Antônio Carlos Jobim, poeta e compositor por todos aclamados gostava de se referir, com muito espírito, a certa insatisfação interna diante do êxito externo dos nossos compatriotas. Como se sucesso de público fosse sinônimo de insucesso inventivo. Supondo talvez que, quando o êxito entra por uma porta, a qualidade sai pela outra. Provavelmente traço arcaico do subdesenvolvimento combatido, porém ainda larval.
VIII
Por essas e outras, Zélia Gattai fez a opção mais ao seu feitio e ao gosto das multidões que os Gattai Amado sempre souberam respeitar. Em vez da Literatura para escritores, a Literatura para leitores – para o leitor médio produtivo, dirão alguns. Daí a sucessão interminável de reedições.

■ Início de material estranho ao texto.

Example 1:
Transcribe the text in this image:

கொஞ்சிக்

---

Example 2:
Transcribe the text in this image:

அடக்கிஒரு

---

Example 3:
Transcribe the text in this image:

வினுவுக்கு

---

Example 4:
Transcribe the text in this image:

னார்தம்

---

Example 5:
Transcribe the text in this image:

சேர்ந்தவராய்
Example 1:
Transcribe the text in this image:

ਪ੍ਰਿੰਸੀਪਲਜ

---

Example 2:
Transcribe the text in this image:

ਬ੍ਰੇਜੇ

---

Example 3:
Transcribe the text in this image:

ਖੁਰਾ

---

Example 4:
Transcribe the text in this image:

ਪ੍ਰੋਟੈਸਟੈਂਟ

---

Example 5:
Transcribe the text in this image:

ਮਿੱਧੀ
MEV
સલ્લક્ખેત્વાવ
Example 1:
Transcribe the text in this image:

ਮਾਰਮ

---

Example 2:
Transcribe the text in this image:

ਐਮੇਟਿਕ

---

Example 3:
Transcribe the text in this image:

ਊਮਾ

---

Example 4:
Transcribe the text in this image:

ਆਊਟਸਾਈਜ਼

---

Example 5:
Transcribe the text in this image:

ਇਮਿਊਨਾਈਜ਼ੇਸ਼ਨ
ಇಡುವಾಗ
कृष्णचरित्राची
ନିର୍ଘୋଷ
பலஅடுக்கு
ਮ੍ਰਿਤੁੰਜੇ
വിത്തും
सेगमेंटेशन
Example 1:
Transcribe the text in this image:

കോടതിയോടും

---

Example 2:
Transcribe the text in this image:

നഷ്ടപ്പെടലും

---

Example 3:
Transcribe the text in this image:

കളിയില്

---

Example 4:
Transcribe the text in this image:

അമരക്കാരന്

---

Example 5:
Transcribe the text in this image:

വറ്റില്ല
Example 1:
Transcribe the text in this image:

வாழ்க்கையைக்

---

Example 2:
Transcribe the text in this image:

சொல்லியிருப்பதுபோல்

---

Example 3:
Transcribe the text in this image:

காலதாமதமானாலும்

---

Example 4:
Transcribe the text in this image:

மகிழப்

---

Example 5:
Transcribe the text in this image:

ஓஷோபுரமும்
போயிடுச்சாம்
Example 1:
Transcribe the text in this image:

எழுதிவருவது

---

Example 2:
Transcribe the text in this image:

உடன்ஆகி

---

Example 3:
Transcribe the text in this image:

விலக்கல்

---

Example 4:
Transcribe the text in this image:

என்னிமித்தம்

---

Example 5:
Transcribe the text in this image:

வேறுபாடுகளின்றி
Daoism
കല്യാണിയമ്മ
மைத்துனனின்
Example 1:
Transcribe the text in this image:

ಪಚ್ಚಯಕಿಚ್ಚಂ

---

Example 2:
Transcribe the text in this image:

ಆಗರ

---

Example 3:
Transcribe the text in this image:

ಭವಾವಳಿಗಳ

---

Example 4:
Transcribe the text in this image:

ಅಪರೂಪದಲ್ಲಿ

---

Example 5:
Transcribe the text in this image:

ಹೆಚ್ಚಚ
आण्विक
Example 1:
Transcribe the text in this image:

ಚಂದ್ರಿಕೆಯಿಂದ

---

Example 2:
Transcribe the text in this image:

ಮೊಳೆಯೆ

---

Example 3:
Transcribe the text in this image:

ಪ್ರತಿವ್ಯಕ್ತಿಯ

Nada a ver com os escritores confidenciais, insulares, que escrevem para si, para o seu prazer egoísta, ou para os sócios privilegiados de algum clube fechado. Zélia Gattai fez o percurso inverso. Das memórias à Literatura para crianças e jovens à Crônica de uma Namorada ou ao Códigos de Família, o leitor é o tempo todo convidado para participar do encontro afetuoso, espontâneo e particularmente valorizador de sensações e experiências recolhidas no dia-a-dia, graças ao alcance perceptivo e sensorial da narradora que jamais concedeu ao heroísmo balofo e claustrófobo. Ela entendeu cedo a necessidade de abrir as janelas e deixar o ar circular. Isto é a vida. Por isto, o leitor reoxigena o autor. Em nenhum instante, ele deve ser descuidado.
Foram os seus leitores, fiéis e entusiastas, que trouxeram Zélia Gattai Amado até aqui, para que merecidamente transpusesse a porta grande da Casa de Machado de Assis.